On 04/25/13 04:54, Johan Vermeulen wrote:
> Op 24-04-13 22:53, m.roth at 5-cent.us schreef:
>> John R. Dennison wrote:
>>> On Wed, Apr 24, 2013 at 03:06:11PM -0400, Daniel J Walsh wrote:
>>>> Disabling SELinux is not going to fix your problem.  Since the field is
>>>> just showing you that you have extended attibutes assigned to yr files.
>>>>
>>>> Why not just script around it.
>>>>
>>>> ls -l | sed 's/\. / /g'
>>>>
>>>> Would replace all ". " from your output.
>>> Because that would be too easy and people absolutely love to shoot
>>> themselves in the face by disabling selinux.  Because it is, as we all
>>> know, ridiculously hard to manage.
>> Don't get me started. I'm fighting it regularly.
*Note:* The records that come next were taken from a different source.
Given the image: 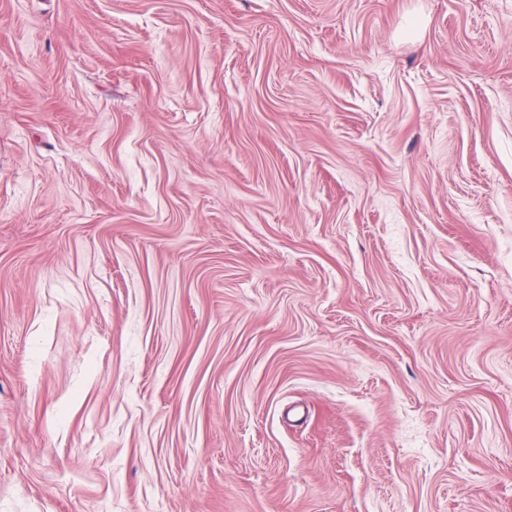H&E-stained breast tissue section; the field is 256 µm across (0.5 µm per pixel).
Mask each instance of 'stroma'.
Returning <instances> with one entry per match:
<instances>
[{
	"mask_svg": "<svg viewBox=\"0 0 512 512\" xmlns=\"http://www.w3.org/2000/svg\"><path fill=\"white\" fill-rule=\"evenodd\" d=\"M0 512H512V0H0Z\"/></svg>",
	"mask_w": 512,
	"mask_h": 512,
	"instance_id": "35a3bbf8",
	"label": "stroma"
}]
</instances>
For example,
>> SELinux is preventing /usr/bin/perl from getattr access on the file
>> /sys/devices/system/node/node0/meminfo. For complete SELinux messages.
>>
>> And yes, I did post a few things to the selinux list....
>
> thanks again for the reactions.
>
> This is the NetworkManager script I'm trying to use:
<snip>
> as far as I can test this at the moment, it works without Selinux and
> doesn't work with Selinux enabled.
>
> I also want Selinux enabled.
> So I will do some searching on how to make it work with Selinux.
>

Two things: unless this is a laptop, shut down NetworkManager - there is 
*no* use for it in a wired environment. And edit 
/etc/sysconfig/network-scripts/ifcfg-eth? so that they say 
NMCONTROLLED="no". network works just fine, and doesn't introduce the 
overhead.

Second, check the selinux contexts - ll -Z, and if setroubleshoot isn't 
installed, you should do so. Running the sealert messages that show in 
/var/log/messages will frequently (NOT always) help you fix the context 
issues.

	mark


-- 
mummy, n.: An Egyptian who was pressed for time.